Menjadi seorang ibu memang super duper kompleks sekali. Penuh tanggung jawab kepada anak baik itu pendidikan , masa depan anak. Semuanya dipertaruhkan demi anak. Perjuangannya tak pernah diketahui oleh anak.
Apa yang diketahui anak tentang seorang ibu ketika masa kecil? Ibu selalu mendampingi anaknya (bagi ibu yang tak bekerja formal) saat dibutuhkan. Bahkan dari sekolah sampai pulang sekolah memperhatikan kebutuhan anak . Jika ada PR (pekerjaan rumah), ibu ikut repot. Apalagi jika anak belum juga menguasai bahan pelajaran tertentu, ibu langsung panik untuk memberikan tambahan pelajaran atau kursus agar anak dapat dengan cepat menguasai pelajaran yang belum dikuasainya. Belum lagi jika kondisi fisik anak tidak sesuai dengan harapan ibu, misalnya jadi kurus dan sering sakit. Ibu selalu memperhatikan pola makan anak. Menambahkan makanan yang bergizi dan segala macam vitamin. Tujuannya agar anak tidak kekurangan nutrisi dalam perkembangannya.
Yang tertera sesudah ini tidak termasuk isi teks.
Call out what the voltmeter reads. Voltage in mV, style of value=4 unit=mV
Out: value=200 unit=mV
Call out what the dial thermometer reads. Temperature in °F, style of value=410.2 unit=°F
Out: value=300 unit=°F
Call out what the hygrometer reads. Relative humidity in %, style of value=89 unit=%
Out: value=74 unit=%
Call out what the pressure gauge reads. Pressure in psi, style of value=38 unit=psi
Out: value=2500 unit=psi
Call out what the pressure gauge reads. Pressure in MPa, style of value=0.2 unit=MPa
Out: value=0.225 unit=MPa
Sayangnya, apa yang baik menurut ibu belum tentu baik menurut anak. Ibu pengin anaknya sehat dan kuat, tapi anak merasa tertekan dengan berbagai peraturan dari ibu.
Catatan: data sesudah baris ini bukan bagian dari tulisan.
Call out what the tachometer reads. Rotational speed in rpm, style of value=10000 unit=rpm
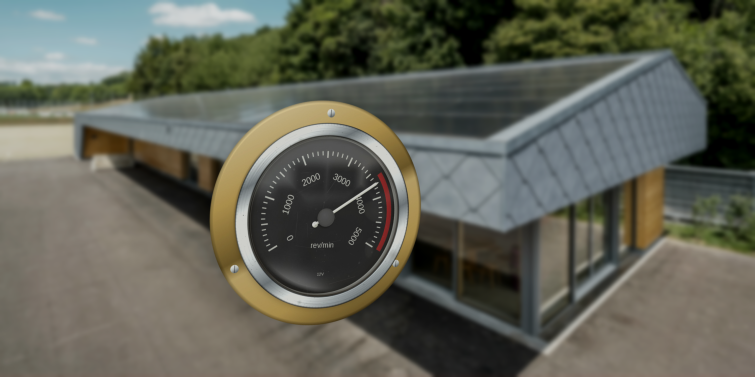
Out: value=3700 unit=rpm
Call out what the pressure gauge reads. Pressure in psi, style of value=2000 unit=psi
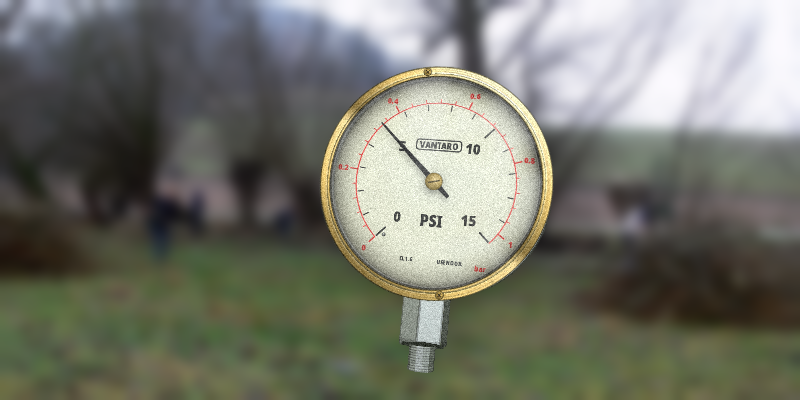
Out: value=5 unit=psi
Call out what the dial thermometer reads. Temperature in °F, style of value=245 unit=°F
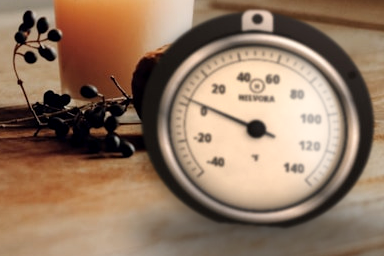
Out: value=4 unit=°F
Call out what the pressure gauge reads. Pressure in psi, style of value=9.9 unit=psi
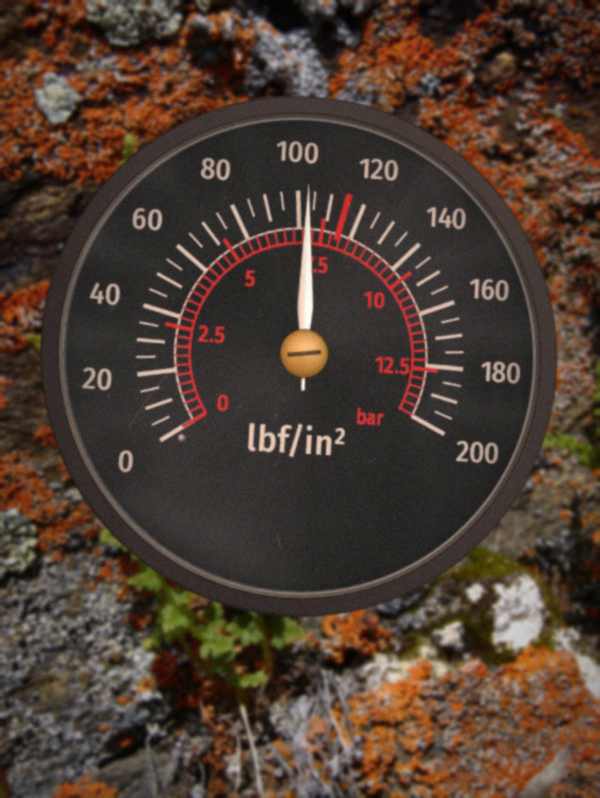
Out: value=102.5 unit=psi
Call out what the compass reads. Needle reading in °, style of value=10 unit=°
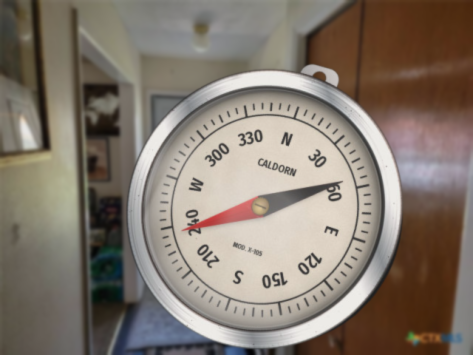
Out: value=235 unit=°
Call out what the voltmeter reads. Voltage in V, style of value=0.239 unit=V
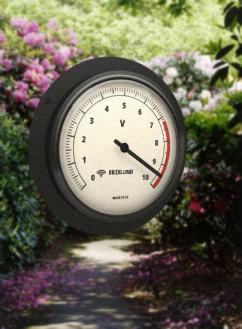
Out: value=9.5 unit=V
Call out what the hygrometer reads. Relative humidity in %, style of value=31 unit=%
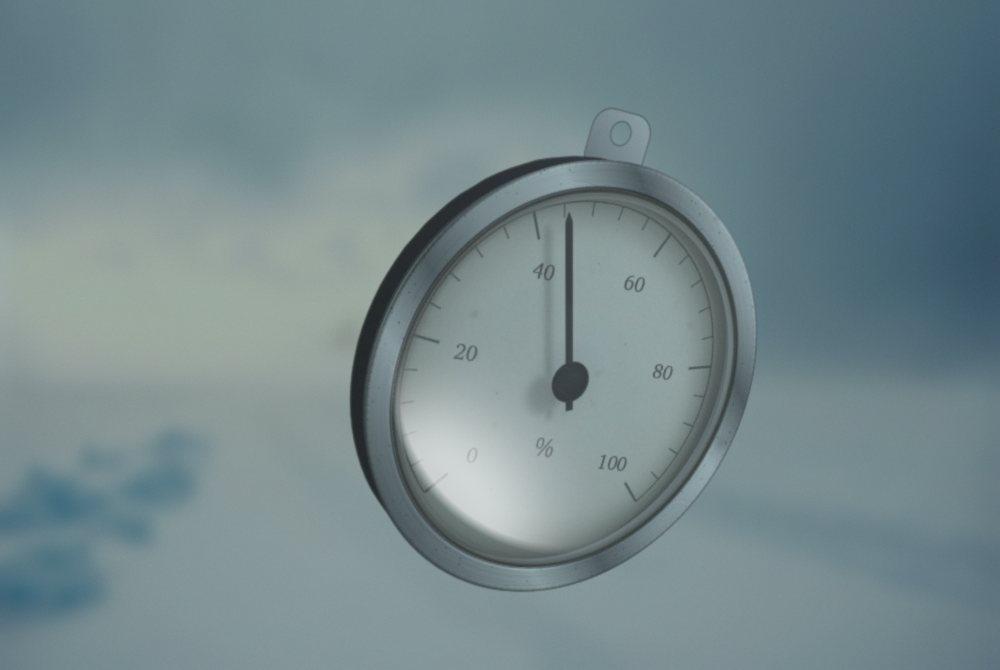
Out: value=44 unit=%
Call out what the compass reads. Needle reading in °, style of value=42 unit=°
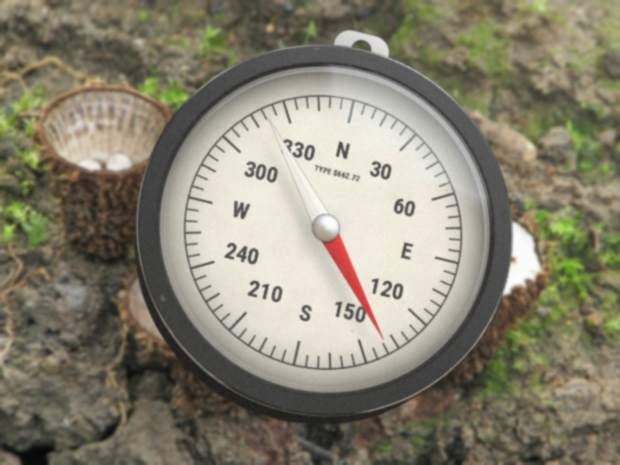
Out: value=140 unit=°
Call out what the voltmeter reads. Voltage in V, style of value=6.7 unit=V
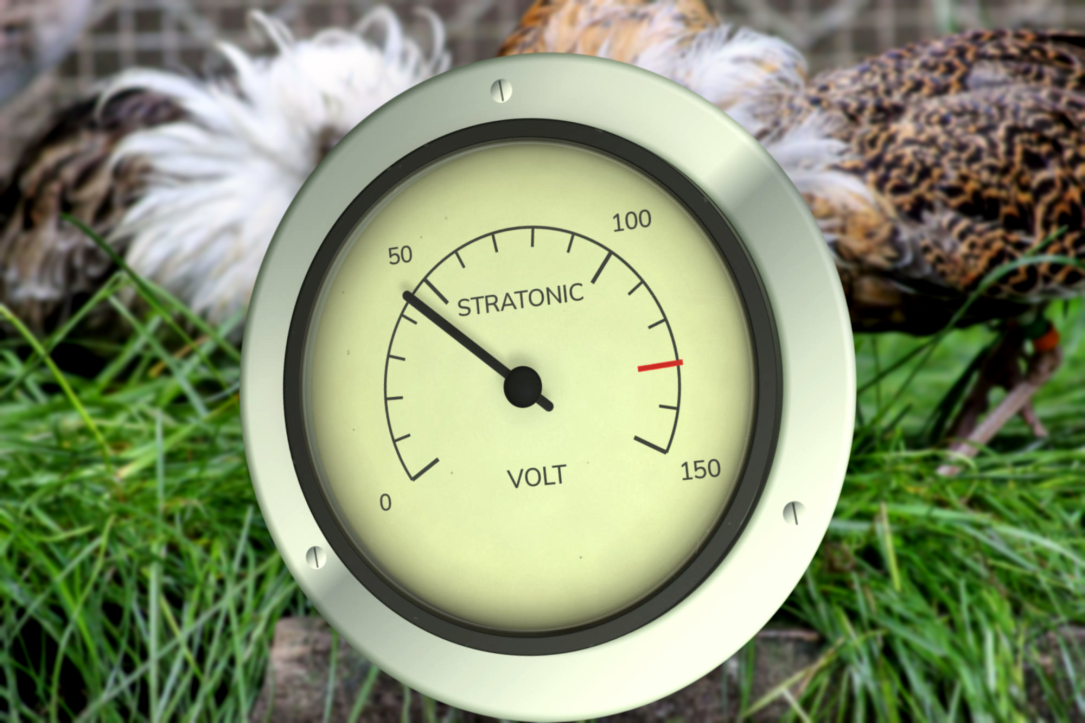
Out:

“Ayo makan buah dan sayur dihabisin!” (ini omongan ibu yang banyak sekali diulang-ulang)
“Sudah makan vitamin. Hari ini makan apa?” (ini investigasi ibu yang seringkali terdengar oleh seorang anak).
“Minum susu dan makanan harus dihabiskan!” (perintah yang seringkali terdengar)
Ketika anak bertumbuh dan berkembang menjadi seorang anak yang dewasa. Ibu masih menganggap anak yang telah dewasa itu seperti anak yang masih kecil. Pola komunikasi dengan anak tetap tidak diubah saat anak sudah dewasa. Demikian juga dengan pertanyaan mendasar dan berulang tetap dilakukan oleh ibu. “Sudah makan?”
“Makan apa?”
Kebosanan anak mendengar pertanyaan yang selalu hampir sama , membuatnya jengkel untuk bertemu dengan ibunya. Padahal maksud pertanyaan ibunya itu adalah penuh perhatian dan cinta kepada anaknya.
Tetapi reaksi anak sangat berbeda. Dianggapnya ibunya “terlalu cerewet atau terlalu protective “. Seorang anak, Mary (bukan nama sebenarnya), harus meninggalkan rumah untuk kuliah di luar kota. Dia merasa senang, bebas dari omelan , jauh dari ocehan dan pertanyaan ibunya yang berulang kali sama.
Kebebasan yang dirasakan saat itu adalah tidak ada lagi orang yang menggangunya. Dia bisa bersikap dan berbuat apa yang diinginkannya, terutama dalam menentukan makanan. Dia tak mengetahui kondisi ibunya karena dia tidak pernah rindu kepada ibunya untuk berkomunkasi dengan ibunya.